(PROBLEM) Write the listing out once more, identical to the original but without pictures.

PROVIDED RECORDS section start

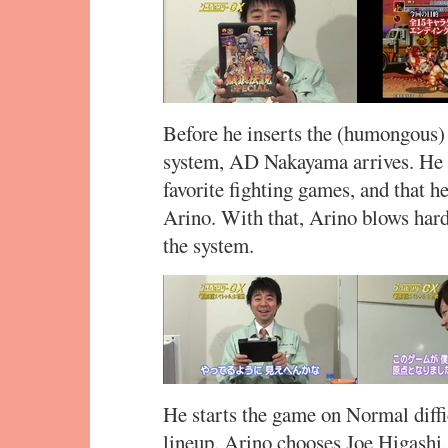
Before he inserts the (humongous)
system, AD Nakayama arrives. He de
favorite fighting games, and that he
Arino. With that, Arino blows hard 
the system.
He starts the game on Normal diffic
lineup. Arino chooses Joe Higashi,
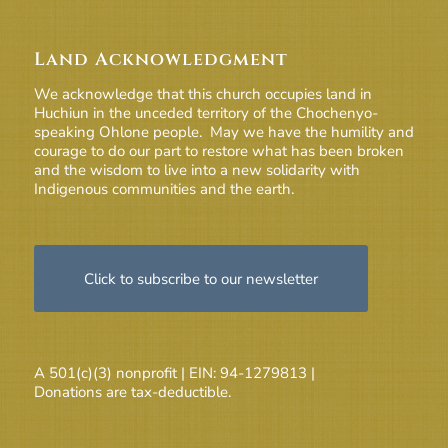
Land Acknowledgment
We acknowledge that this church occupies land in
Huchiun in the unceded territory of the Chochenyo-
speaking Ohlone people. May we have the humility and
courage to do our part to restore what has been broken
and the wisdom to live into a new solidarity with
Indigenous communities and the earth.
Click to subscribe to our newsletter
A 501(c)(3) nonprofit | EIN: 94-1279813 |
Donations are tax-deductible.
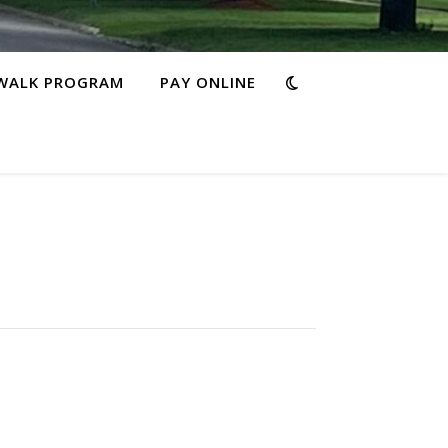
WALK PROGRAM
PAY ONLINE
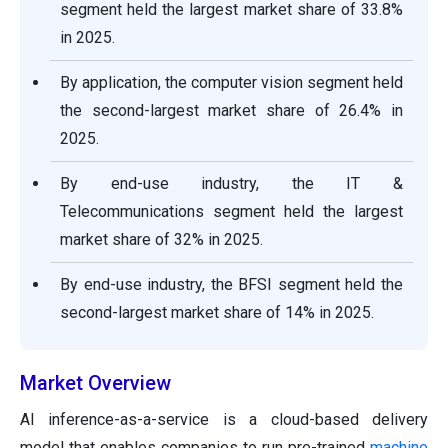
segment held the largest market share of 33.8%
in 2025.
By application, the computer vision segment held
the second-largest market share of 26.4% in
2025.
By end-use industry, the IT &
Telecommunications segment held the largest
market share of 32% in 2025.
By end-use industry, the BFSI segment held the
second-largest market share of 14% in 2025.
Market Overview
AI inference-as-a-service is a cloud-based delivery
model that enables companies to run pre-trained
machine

PROVIDED RECORDS section end

(OUTPUT FOR THIS TASK)
Before he inserts the (humongous)
system, AD Nakayama arrives. He de
favorite fighting games, and that he
Arino. With that, Arino blows hard 
the system.
He starts the game on Normal diffic
lineup. Arino chooses Joe Higashi,
Land Acknowledgment
We acknowledge that this church occupies land in
Huchiun in the unceded territory of the Chochenyo-
speaking Ohlone people. May we have the humility and
courage to do our part to restore what has been broken
and the wisdom to live into a new solidarity with
Indigenous communities and the earth.
Click to subscribe to our newsletter
A 501(c)(3) nonprofit | EIN: 94-1279813 |
Donations are tax-deductible.
WALK PROGRAM
PAY ONLINE
segment held the largest market share of 33.8%
in 2025.
By application, the computer vision segment held
the second-largest market share of 26.4% in
2025.
By end-use industry, the IT &
Telecommunications segment held the largest
market share of 32% in 2025.
By end-use industry, the BFSI segment held the
second-largest market share of 14% in 2025.
Market Overview
AI inference-as-a-service is a cloud-based delivery
model that enables companies to run pre-trained
machine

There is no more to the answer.